Sur la condamnation de la bailleresse à réaliser des travaux de mise en conformité :
Le bailleur est tenu de délivrer en application de l’article 1720 du code civil la chose en bon état de réparations de toute espèce.
Il ne peut se soustraire à cette obligation en en faisant porter la charge sur la locataire.
Les additifs au contrat de bail sont par ailleurs très précis, en évoquant des travaux de plomberie et d’électricité hors le clos et le couvert. Ils ne s’agissaient nullement de travaux de mise en conformité de l’habitation dont le bailleur ne peut se décharger sur la locataire.
Or l’expert a constaté que la maison n’avait pas de certificat de conformité et souffrait de nombreuses malfaçons affectant tant le gros oeuvre que l’électricité et la maçonnerie, les hauteurs sous plafond, le clos et le couvert qui ne sont pas assurés en raison du défaut d’étanchéité des murs et des fenêtres et les escaliers qui ne sont pas aux normes. L’expert a par ailleurs noté que l’hygiène et la sécurité de la locataire n’était pas assurée comme en témoigne l’affaissement de l’appentis survenu après les opérations d’expertise et la présence d’infiltrations. Il a préconisé que la propriétaire dépose un permis de construire rectificatif et procède à une mise en conformité de l’habitation.
La bailleresse a donc manqué à son obligation de délivrer une chose en bon état de réparations de toutes espèces et c’est à bon droit que le premier juge l’a condamnée à faire réaliser les travaux préconisés par l’expert.
Sur la qualification du bail signé le 9 juillet 2014 :
Aux termes de l’article L 145-1 du code de commerce, les dispositions du code de commerce s’appliquent aux baux des immeubles ou locaux dans lesquels un fonds de commerce est exploité, que ce fonds appartienne soit à un commerçant soit à un chef d’une entreprise immatriculée au registre du commerce et des sociétés soit à un chef d’une entreprise immatriculée au répertoire des métiers accomplissant ou non des actes de commerce et en outre aux baux des locaux ou d’immeubles accessoires à l’exploitation d’un fonds de commerce quand leur privation est de nature à compromettre l’exploitation du fonds et qu’ils appartiennent au propriétaire du local ou de l’immeuble où est situé l’établissement principal.
En l’espèce les parties ont signé un bail d’habitation le 9 juillet 2014. Toutefois par additif du même jour y était autorisée l’exploitation d’un commerce de restauration d’une superficie d’accueil de 80 m2.

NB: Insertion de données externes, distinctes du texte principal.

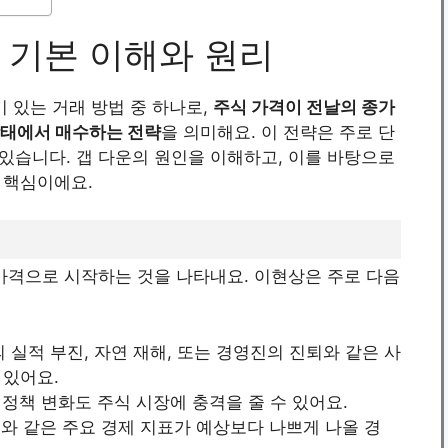
 기본 이해와 원리
 있는 거래 방법 중 하나로,
주식 가격이 전날의 종가
 상태에서 매수하는 전략
을 의미해요. 이 전략은 주로 단
있습니다. 갭 다운의 원인을 이해하고, 이를 바탕으로
 핵심이에요.
가격으로 시작하는 것을 나타내요. 이현상은 주로 다음
의 실적 부진, 자연 재해, 또는 경영진의 진퇴와 같은 사
 있어요.
 정책 변화도 주식 시장에 충격을 줄 수 있어요.
I)와 같은 주요 경제 지표가 예상보다 나쁘게 나올 경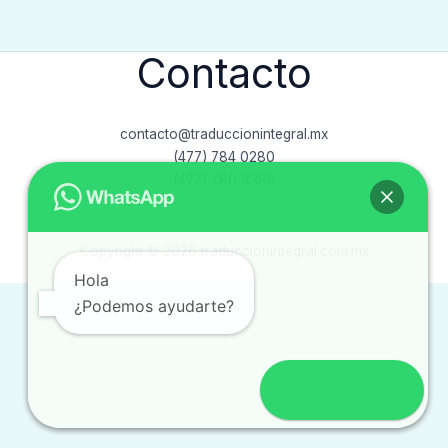
Contacto
contacto@traduccionintegral.mx
(477) 784 0280
(477) 780 8385
Copyright © 2026 traduccionintegral.com.mx
Hola
¿Podemos ayudarte?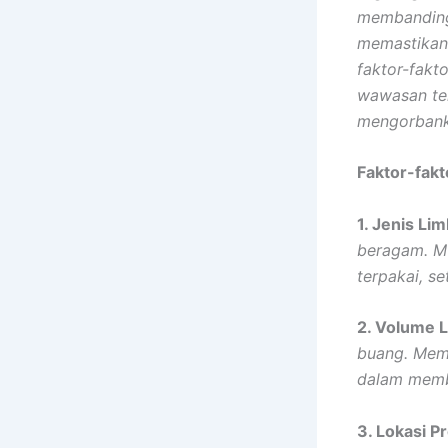
membanding
memastikan 
faktor-fak
wawasan te
mengorbanka
Faktor-fak
1. Jenis Li
beragam. Mu
terpakai, se
2. Volume 
buang. Mem
dalam membu
3. Lokasi P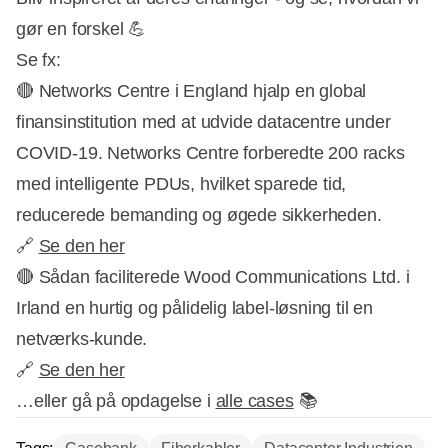
gør en forskel 💪
Se fx:
🔴 Networks Centre i England hjalp en global
finansinstitution med at udvide datacentre under
COVID-19. Networks Centre forberedte 200 racks
med intelligente PDUs, hvilket sparede tid,
reducerede bemanding og øgede sikkerheden.
🔗
Se den her
🔴 Sådan faciliterede Wood Communications Ltd. i
Irland en hurtig og pålidelig label-løsning til en
netværks-kunde.
🔗
Se den her
…eller gå på opdagelse i
alle cases
📚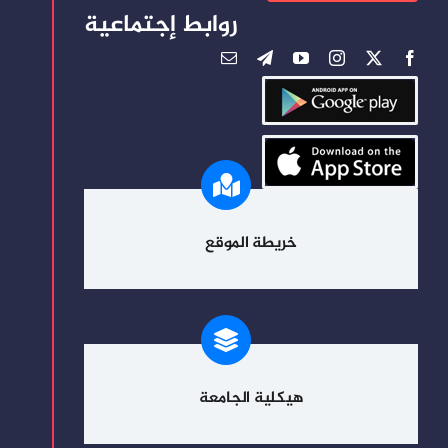
روابط إجتماعية
خريطة الموقع
هيكلية الجامعة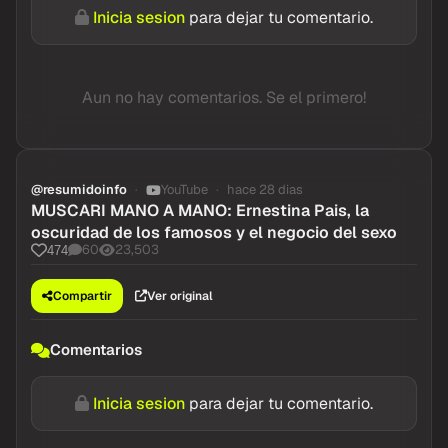
Inicia sesion
para dejar tu comentario.
Aun no hay comentarios. Se el primero!
@resumidoinfo
YouTube
hace 28 dias
MUSCARI MANO A MANO: Ernestina Pais, la
oscuridad de los famosos y el negocio del sexo
60
23,503
474
Compartir
Ver original
Comentarios
Inicia sesion
para dejar tu comentario.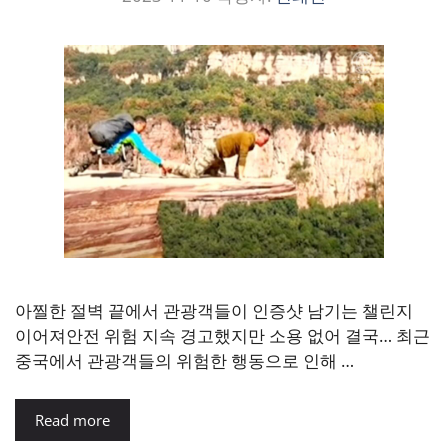
아찔한 절벽 끝에서 관광객들이 인증샷 남기는 챌린지
이어져안전 위험 지속 경고했지만 소용 없어 결국… 최근
중국에서 관광객들의 위험한 행동으로 인해 …
Read more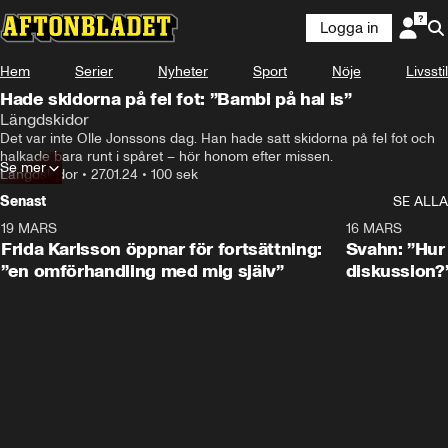
Logga in
Hem
Serier
Nyheter
Sport
Nöje
Livsstil
Hade skidorna på fel fot: ”Bambi på hal is”
Längdskidor
Det var inte Olle Jonssons dag. Han hade satt skidorna på fel fot och 
halkade bara runt i spåret – hör honom efter missen.
Se mer
Längdskidor
•
27.01.24
•
100 sek
Senast
SE ALLA
19 MARS
0:26
16 MARS
Frida Karlsson öppnar för fortsättning:
Svahn: ”Hur 
”en omförhandling med mig själv”
diskussion?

Mme [I] démontre que cette activité de restauration existe dans les lieux pris à bail depuis le 9 juillet 2000 et a été rachetée par son ancien compagnon en août 2005 puis s’est poursuivie par elle même à compter de la signature du bail.
Elle a toujours exercé cette activité de restauration dans les lieux pris à bail et a poursuivi cette activité quand elle a changé de dénomination sociale passant d’une patente à une société unipersonnelle.
Cette exploitation continue a toujours été réalisée avec l’accord de la propriétaire comme en témoigne l’additif susvisé.
Il en résulte que le bail est un bail mixte d’habitation et commercial soumis au statut des baux commerciaux.
Le jugement doit être confirmé de ce chef.
Sur l’article 407 du code de procédure civile et les dépens :
L’équité commande d’allouer à l’intimée la somme de 300 000 F CFP en application de l’article 407 du code de procédure civile.
L’appelante qui succombe doit par ailleurs être condamnée aux dépens qui comprendront les frais d’expertise (les frais d’huissier étant indemnisés par l’octroi d’une somme sur le fondement de l’article 407 du code de procédure civile).
PAR CES MOTIFS :
La cour, statuant publiquement, contradictoirement et en dernier ressort ;
Confirme le jugement du tribunal civil de première instance de Papeete en date du 27 octobre 2023 en toutes ses dispositions ;
Y ajoutant ;
Condamne Mme [N] [D] épouse [M] à payer à Mme [W] [I] la somme de 300 000 F CFP en application de l’article 407 du code de procédure civile;
Condamne Mme [N] [D] épouse [M] aux dépens d’appel avec distraction d’usage au profit de Me Maisonnier.
Prononcé à [Localité 3], le 13 mars 2025.